Número de jornalistas assassinados já chega a 106 em 2007
da Efe, em Paris
Ao todo, 106 jornalistas foram assassinados no mundo desde janeiro --45 deles só no Iraque, que continua sendo o país com mais mortes violentas de profissionais de imprensa--, informou nesta segunda-feira a Associação Mundial de Jornais (WAN, sigla em inglês), com sede em Paris.
O número de jornalistas assassinados este ano se aproxima dos 110 registrados em 2006, que foi um recorde.
A WAN apresentou nesta segunda um relatório sobre os assassinatos de jornalistas no mundo entre junho e novembro. Nesse período, morreram no Iraque 16 profissionais, elevando o total para 150 desde a invasão do país, em 2003.
A associação elogiou a criação o setembro passado do Grupo para a Segurança da Mídia Iraquiana (IMSG, sigla em inglês) "sobretudo porque foi fundada pelos próprios jornalistas", segundo o relatório.
Américas
Na América Latina e Central, sete profissionais foram mortos, três deles na Colômbia. Os jornalistas latino-americanos continuam sendo vítimas de "assassinatos, ameaças e assédio" quando investigam temas como corrupção e tráfico de drogas, diz o relatório.
O documento menciona o jornalista brasileiro Ajuricaba Monassa de Paula, assassinado por um vereador em Guapimirim (RJ).
Na Ásia --onde se encontram "alguns dos regimes mais repressivos do mundo"--, 12 jornalistas morreram entre junho e novembro (excluindo o Oriente Médio), metade deles no Paquistão.
Oriente Médio
Já na região do golfo Pérsico, a associação lamenta que a maioria dos países "apresente um balanço medíocre", já que "o controle governamental sobre a imprensa é extremamente rígido".
A mídia nos territórios palestinos viu sua situação piorar com a tomada da faixa de Gaza pelo Hamas, em junho.
A imprensa palestina "está obrigada a ficar a favor do Fatah na Cisjordânia e do Hamas em Gaza para poder trabalhar com segurança, o que compromete sua objetividade", segundo o relatório.
No Afeganistão, uma repórter foi assassinada.
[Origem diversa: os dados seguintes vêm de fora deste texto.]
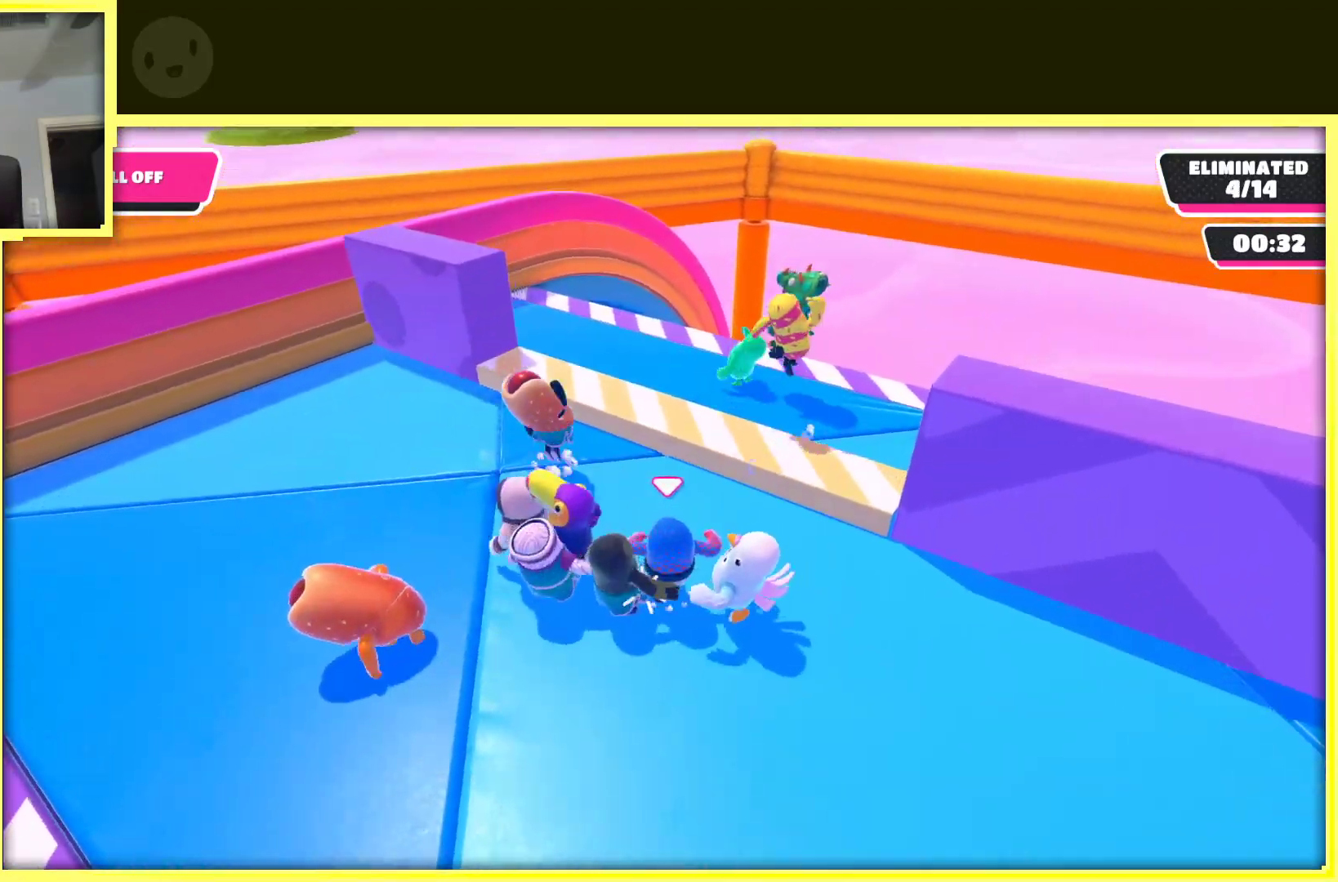
{"buttons": [], "left_stick": "down", "right_stick": "left", "events": [[183, "A", "up"], [183, "left_stick", "right"], [333, "right_stick", "left"], [367, "left_stick", "down-right"], [467, "left_stick", "down"]]}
Segundo a WAN, todos os jornalistas que cobrem temas sensíveis neste país "correm o risco de serem assassinados em qualquer momento".
Europa e Ásia
Na Europa e Ásia Central, um jornalista morreu na Turquia e outro no Quirguistão desde junho. A "hostilidade" contra a imprensa independente e de oposição, assim como "as tentativas de reduzi-los ao silêncio" poderiam ressurgir em vários países dessas regiões, alerta a WAN.
A associação critica ainda o fato que de mais de um ano depois do assassinato da jornalista russa Anna Politkovskaia, "seus assassinos ainda não tenham sido identificados".
Nos Estados Unidos, o chefe de redação do "Oakland Post" foi assassinado no dia 2 de agosto, e a autoria do crime foi confessada por um padeiro.
Na África, dois repórteres foram mortos a vida na República Democrática do Congo (RDC) e outros quatro na Somália.